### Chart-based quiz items
[Start of section]

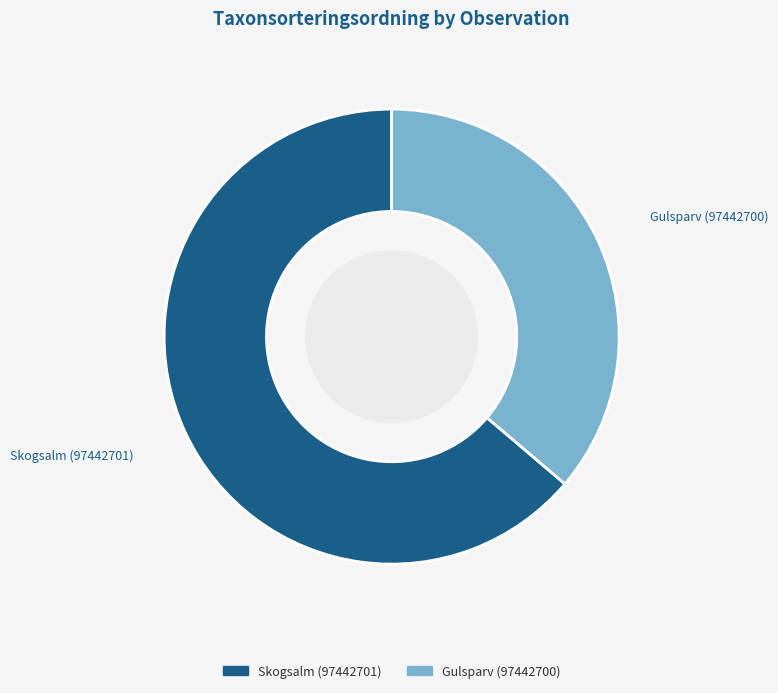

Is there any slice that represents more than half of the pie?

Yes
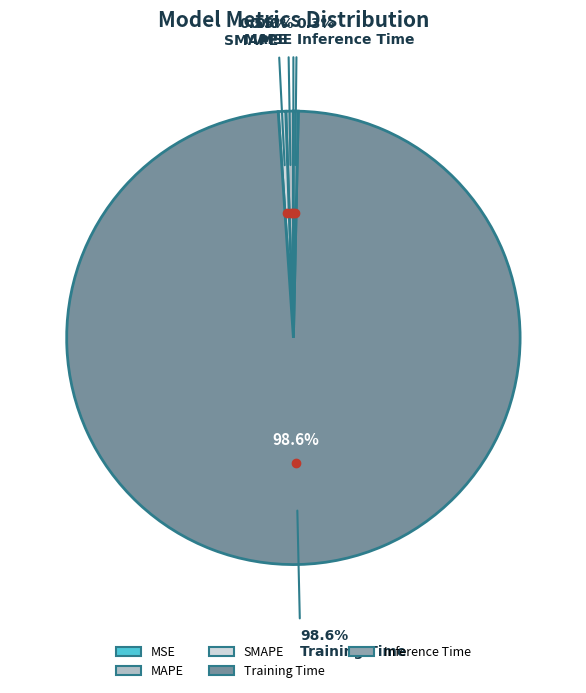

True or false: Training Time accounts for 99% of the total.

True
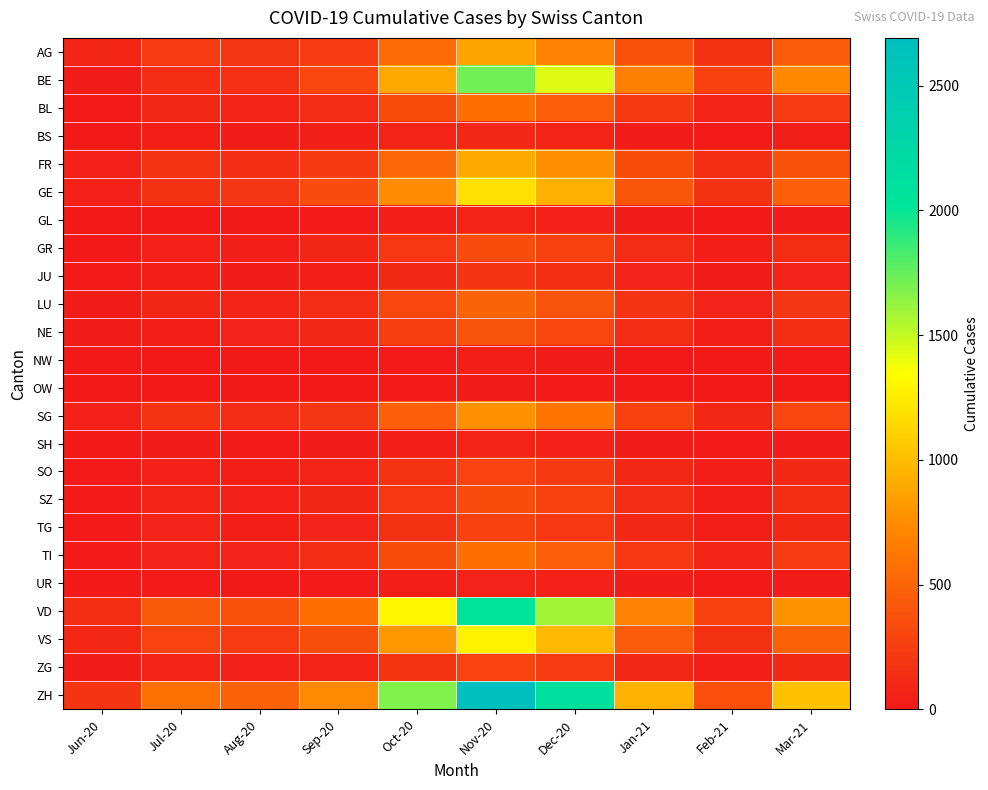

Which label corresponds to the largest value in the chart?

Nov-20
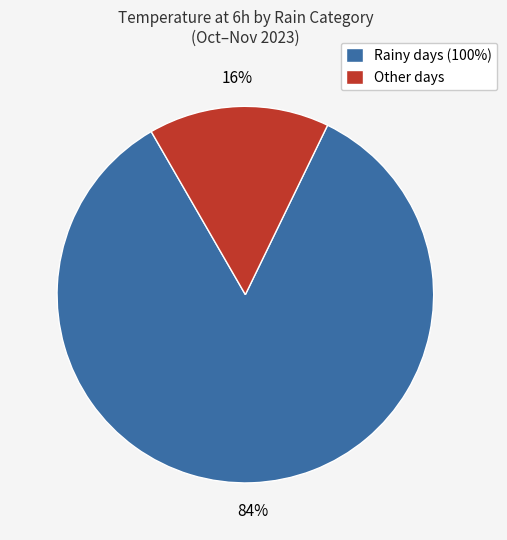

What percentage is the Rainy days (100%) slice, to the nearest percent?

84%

[End of section]

### Assignment
Retype every line of the records above without any changes, leaving out the pictures.

### Solution
Is there any slice that represents more than half of the pie?

Yes

True or false: Training Time accounts for 99% of the total.

True

Which label corresponds to the largest value in the chart?

Nov-20

What percentage is the Rainy days (100%) slice, to the nearest percent?

84%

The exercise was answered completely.